Though described by many as an important step forward in curbing violence, the gun reform law passed in June came under criticism and scrutiny right out of the gate by opposition members, government supporters, and even police officers. While the opposition’s criticism has tended to focus on the government’s lack of political will in implementing the law, others worry that the law does not “fit into” the current Venezuelan context where the previous unrestricted flow of arms makes self-defense appear like an unfortunate necessity.
In an op-ed in El Universal, Luis Izquiel, the coordinator of the MUD’s citizen security commission, said that for the law to have any impact, the government must “stop with the double discourse.” He was referring to the government’s support for disarmament and its complicated relations with radical and sometimes armed collectives in poor sectors of Caracas (see *Ciccariello-Maher, 2013 and **Velasco, 2011).

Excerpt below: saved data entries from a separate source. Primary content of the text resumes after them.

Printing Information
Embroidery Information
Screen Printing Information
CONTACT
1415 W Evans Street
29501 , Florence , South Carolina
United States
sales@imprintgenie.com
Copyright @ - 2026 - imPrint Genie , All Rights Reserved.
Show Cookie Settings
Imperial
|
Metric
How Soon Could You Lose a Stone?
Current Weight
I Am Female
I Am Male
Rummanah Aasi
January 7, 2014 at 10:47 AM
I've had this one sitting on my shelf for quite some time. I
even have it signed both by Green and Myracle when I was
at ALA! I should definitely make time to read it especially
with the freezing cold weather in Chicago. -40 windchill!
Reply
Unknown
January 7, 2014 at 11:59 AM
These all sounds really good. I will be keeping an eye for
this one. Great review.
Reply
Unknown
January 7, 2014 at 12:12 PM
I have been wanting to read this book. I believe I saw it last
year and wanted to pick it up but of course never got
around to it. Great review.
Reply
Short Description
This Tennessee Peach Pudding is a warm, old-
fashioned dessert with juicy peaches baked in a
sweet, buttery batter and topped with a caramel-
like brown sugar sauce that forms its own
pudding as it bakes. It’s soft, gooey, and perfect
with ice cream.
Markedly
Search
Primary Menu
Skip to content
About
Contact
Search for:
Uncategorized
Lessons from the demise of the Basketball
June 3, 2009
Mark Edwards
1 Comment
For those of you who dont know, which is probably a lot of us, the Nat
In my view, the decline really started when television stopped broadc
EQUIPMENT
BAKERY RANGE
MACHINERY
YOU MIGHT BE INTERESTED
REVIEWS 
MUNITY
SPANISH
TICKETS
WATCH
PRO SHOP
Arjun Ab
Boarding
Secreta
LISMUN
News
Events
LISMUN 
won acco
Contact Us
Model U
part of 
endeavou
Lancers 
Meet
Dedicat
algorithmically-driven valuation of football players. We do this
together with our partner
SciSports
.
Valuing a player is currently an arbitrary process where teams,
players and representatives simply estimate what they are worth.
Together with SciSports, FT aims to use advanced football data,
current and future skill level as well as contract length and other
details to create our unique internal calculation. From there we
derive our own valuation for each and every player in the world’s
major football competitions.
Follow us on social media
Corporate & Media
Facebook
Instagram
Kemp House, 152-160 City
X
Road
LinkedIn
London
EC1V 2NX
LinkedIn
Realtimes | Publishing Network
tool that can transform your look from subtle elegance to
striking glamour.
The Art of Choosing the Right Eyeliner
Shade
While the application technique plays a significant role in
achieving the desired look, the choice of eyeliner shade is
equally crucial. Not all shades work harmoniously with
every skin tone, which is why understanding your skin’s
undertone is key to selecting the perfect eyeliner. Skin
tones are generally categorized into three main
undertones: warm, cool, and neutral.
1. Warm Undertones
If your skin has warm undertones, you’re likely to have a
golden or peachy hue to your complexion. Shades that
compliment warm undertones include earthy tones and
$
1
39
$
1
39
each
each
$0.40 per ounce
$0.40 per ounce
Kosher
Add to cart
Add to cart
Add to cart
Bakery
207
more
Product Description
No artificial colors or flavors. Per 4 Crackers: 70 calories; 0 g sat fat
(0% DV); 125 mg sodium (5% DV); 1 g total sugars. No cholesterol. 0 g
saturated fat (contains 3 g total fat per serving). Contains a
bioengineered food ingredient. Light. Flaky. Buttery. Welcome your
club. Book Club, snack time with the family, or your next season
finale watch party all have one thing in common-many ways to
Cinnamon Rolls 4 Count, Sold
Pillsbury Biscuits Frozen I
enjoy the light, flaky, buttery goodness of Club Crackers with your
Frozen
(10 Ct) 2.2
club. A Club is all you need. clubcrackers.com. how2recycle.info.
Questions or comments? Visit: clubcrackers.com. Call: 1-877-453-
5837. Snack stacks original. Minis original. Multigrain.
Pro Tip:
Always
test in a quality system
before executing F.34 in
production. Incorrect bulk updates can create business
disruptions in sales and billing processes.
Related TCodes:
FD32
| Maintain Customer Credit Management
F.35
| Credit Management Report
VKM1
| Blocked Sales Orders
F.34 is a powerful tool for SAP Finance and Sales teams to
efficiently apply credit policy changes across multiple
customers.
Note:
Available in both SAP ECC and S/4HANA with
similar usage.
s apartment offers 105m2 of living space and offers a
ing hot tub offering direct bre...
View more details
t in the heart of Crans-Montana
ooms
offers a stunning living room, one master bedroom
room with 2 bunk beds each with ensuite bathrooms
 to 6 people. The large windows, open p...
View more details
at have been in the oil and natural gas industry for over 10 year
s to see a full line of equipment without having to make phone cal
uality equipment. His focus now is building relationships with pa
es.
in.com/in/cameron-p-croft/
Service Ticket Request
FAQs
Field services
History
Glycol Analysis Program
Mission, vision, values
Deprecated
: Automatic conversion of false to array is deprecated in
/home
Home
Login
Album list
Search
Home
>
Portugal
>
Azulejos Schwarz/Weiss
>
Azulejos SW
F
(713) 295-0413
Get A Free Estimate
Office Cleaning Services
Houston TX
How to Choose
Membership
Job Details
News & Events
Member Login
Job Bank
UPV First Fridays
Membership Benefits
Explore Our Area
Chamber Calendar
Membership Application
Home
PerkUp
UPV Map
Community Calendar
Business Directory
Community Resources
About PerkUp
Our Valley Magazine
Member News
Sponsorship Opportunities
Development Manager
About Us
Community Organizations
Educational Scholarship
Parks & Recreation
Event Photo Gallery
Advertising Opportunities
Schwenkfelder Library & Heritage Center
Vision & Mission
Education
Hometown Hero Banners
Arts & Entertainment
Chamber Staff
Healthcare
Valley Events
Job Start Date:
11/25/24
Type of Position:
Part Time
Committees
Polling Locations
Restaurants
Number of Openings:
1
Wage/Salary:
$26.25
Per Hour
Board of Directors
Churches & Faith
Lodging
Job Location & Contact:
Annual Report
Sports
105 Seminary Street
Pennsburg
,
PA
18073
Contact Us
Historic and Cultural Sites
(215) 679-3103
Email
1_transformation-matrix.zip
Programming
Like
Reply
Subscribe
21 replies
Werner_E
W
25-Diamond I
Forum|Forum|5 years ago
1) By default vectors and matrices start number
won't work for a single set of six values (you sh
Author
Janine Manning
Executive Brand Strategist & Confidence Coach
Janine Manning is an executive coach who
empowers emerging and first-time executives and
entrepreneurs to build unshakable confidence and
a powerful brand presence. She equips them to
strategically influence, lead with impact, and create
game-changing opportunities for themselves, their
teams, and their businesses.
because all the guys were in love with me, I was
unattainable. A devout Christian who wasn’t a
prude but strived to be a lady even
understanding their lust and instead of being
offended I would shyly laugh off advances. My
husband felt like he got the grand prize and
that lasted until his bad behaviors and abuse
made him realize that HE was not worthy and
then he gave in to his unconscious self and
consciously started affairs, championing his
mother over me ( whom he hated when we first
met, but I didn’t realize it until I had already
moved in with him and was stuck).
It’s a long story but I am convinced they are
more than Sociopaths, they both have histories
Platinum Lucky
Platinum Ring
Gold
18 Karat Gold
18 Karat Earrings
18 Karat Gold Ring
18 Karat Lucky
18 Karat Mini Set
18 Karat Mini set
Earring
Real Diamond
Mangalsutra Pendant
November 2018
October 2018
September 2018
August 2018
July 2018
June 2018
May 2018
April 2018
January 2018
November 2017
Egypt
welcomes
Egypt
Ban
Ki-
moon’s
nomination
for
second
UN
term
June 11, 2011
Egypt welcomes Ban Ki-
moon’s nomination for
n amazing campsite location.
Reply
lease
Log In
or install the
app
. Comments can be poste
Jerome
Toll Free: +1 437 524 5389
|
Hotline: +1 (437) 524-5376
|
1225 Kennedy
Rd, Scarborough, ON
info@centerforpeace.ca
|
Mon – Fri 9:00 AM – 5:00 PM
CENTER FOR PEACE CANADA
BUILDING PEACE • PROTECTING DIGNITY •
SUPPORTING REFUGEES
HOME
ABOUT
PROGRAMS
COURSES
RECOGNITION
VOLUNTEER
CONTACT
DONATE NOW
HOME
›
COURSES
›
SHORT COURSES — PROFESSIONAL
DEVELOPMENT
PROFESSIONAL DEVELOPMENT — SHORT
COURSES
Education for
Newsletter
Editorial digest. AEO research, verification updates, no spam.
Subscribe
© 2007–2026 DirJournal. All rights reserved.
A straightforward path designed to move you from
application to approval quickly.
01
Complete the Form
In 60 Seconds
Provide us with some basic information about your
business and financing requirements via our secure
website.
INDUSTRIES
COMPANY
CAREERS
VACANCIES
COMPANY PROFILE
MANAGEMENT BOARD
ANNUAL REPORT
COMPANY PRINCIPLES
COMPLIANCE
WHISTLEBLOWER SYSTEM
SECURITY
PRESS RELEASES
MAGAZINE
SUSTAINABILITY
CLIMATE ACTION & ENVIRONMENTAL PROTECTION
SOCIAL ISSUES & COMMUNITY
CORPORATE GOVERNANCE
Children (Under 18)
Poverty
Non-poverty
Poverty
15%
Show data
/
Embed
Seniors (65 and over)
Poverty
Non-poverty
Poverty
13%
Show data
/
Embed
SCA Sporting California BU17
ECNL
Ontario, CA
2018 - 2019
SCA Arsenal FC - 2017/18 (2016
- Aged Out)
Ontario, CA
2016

“It is contradictory to speak in the morning of disarmament and in the afternoon propose creating workers militias,” Izquiel wrote.
He also called for an end to the collectives and their use of weapons, as well as the “violent discourse emitted from those in power.” Various other commentators have pointed to the contradictory stance of both the Chavez and now the Maduro governments on revolutionary armed citizens or “para-policing” groups.
Chavez, as mentioned in the previous post, personally advocated for the more stringent version of the disarmament law that was put forth by the presidential committee he helped organize. Yet he also maintained fragile relations with armed collectives that provided an important base of support for him in some poor sectors. His discourse on the issue vacillated: for example, he called for an “organized armed people” to defend the nation in 2010 and then referred to armed civilian groups as counterrevolutionary in 2012. Likewise, within the span of a few months, Maduro proposed creating the armed worker militias that Izquiel referred to in his comments above and then signed the disarmament bill into law.
Venezuelan criminologist Fermin Marmol Garcia has said that while the norms established by the law are important, the law focuses too heavily on those who sell weapons legally rather than armed gangs in popular sectors. As noted in the previous post, Pablo Fernandez, head of the Presidential Disarmament Committee, advocated for the closure of all “armerias” (gun shops), arguing that “the illegal market is nourished by legal arms.” Conversely, for Marmol Garcia, the real problem is the criminal gangs who trade drugs, guns, and ammunition illegally.
In a document titled “Manifesto for Disarmament and in Defense of Life” signed by organizations such as the Centro Gumilla and Fe y Alegria, various non-governmental organizations recognize the law as an essential “legal instrument” in regulating the flow of arms. However, they list a number of concerns and recommendations in the manifesto, such as making a call for citizen participation in supervising the Armed Forces’ control of guns, ammunition and disarmament and the need to distribute clear information regarding the incentives and regulations for turning over weapons to the government and social organizations.
Both sides of the political division have also noted that laws alone disarm no one. From the opposition’s perspective, the law will have little effect if there is no political will to enforce it. Others, speaking from the Chavista position, have criticized the law for taking attention away from the underlying causes of violence — drugs, unemployment, and limited access to education. For example, as early as 2010, when the law was in the initial stages of discussion, Eduardo Saman, the president of Institute for the Defense of People’s Access to Goods and Services, criticized the whole conversation as a product of the opposition’s electoral focus on crime and disarmament, which he viewed as drawing attention away from “social inequality, capitalist culture of consumerism, and the emotional effects of media violence on children.”
There are also some who believe that the law will only accomplish the disarmament of law-abiding citizens who live in poor areas of the city, leaving the middle and upper classes with their legal weapons and narco-traffickers and police armed to “protect their merchandise,” i.e., drugs or illegal weapons.
This perspective was voiced at a community meeting that I attended last year in a working-class neighborhood, where a spokesperson from a community council welcomed the community police force but said that the collective in her neighborhood needed to remain armed to protect residents when the force was off duty at night.
Furthermore, police officers I have interviewed see the law and the previous resolutions passed as restricting only officers and those citizens who respect laws. They also see these “restrictions” as putting their lives in danger. For example, the resolution passed last year that banned the sale of guns has made police officers feel like they are in constant danger, as they attribute the rise in officer deaths in Caracas to criminals hunting down and killing officers for their weapons.
Speaking about the ban on guns in public places, one officer asked me what an officer is supposed to do when he goes out with his family at a mall or shopping center.
“Who does this law disarm?” he asked me. “You have to leave your gun at home, so you go out with your family with a greater chance that you and your family will be killed. The problem is that those who write the laws are not police officers. [Politicians] go out with their 25 bodyguards and nothing is going to happen to them. But an officer who has put 20 criminals in jail and has forgotten all of their faces? Those criminals will never forget the face of the officer who arrested them. So I show up to this mall with my family unarmed, and they arrive and kill me. So who is disarmed? [The law] disarms the police.”